In what may be the mother of all epistemological WTHs, Hume willingly served up a counterexample, an exception, if you will, to his own ironclad argument that all ideas come from experience. If a man, he hypothesized, has seen all the colors of the world except for one particular shade of blue, and if all the shades of blue were laid out before him—from the darkest to the lightest—except the single shade he’s never before seen, might it be possible for him to conceive of it without having experienced it? (Strangely, Hume said yes, but added that the occasion would be so rare that it didn’t disprove his original rule.)
My first impulse was to say yes as well. Of course the man can imagine the missing blue shade because the mind naturally makes inferences and fills in the blank. But when I put on my empiricist hat, I started to wonder: can I truly, meaningfully know anything if I’ve never seen, heard, touched, tasted, or otherwise experienced it?

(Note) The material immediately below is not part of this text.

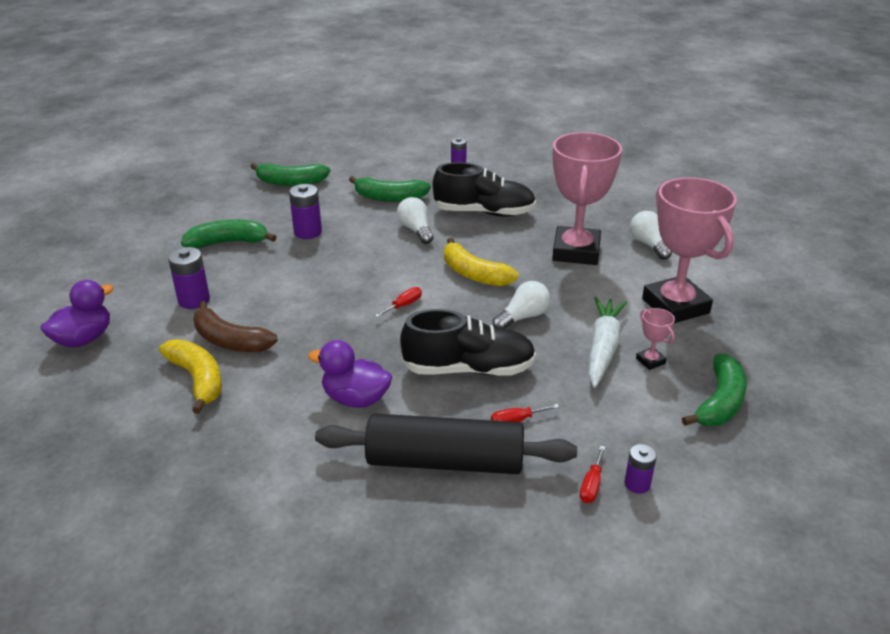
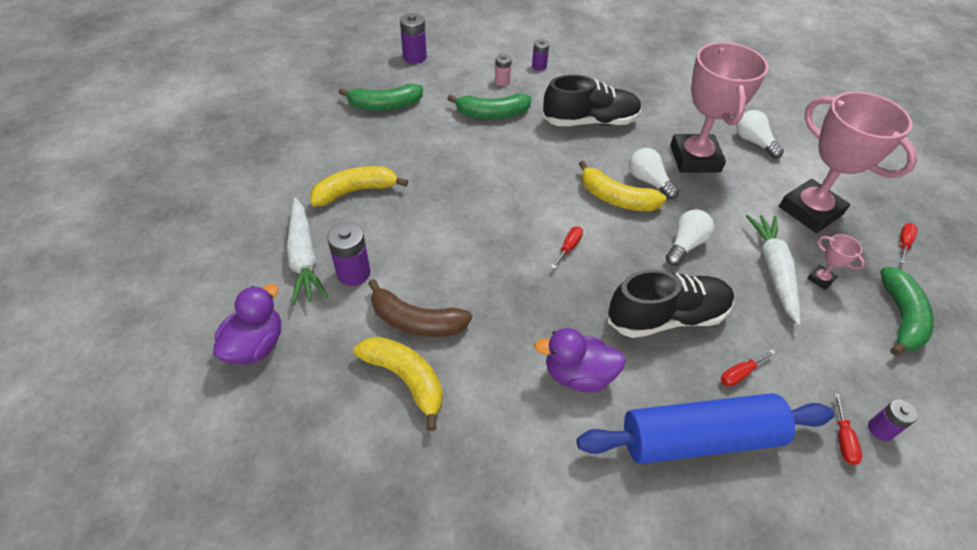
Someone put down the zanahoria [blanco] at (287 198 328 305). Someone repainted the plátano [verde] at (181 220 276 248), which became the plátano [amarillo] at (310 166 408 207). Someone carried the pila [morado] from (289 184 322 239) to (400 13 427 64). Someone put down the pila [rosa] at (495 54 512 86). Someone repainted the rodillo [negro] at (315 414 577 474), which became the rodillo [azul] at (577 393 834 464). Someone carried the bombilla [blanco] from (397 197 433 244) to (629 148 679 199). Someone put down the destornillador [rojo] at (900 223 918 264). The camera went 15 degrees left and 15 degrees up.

I sat with this for a while and ended up going a bit off tangent. For me, the more interesting question lies elsewhere.
How does one know that there was a missing shade of blue to begin with?
Embedded in the question of whether or not one can fill in the blank is an assumption that there exists a shade of blue for which a blank space has been made. And is there not always a gap at the heart of everything we know and can know? We may not know with what we would fill it, or even how we might choose to fill it. But two things I do know with some measure of certainty: that it is there, and that it is in the continuous attempts at filling (what in all likelihood is unfillable) that we constitute all things meaningful.
Philosophers have debated about what possessed Hume to practically invalidate his entire theory of knowledge with this beautifully poetic counterexample. I’m not as baffled. I would hazard a guess that even the strictest and most pragmatic empiricist is wise enough to acknowledge that at the core of human experience is the existence of a hole, the provenance of which we might never know, but with which we have to make a certain kind of peace.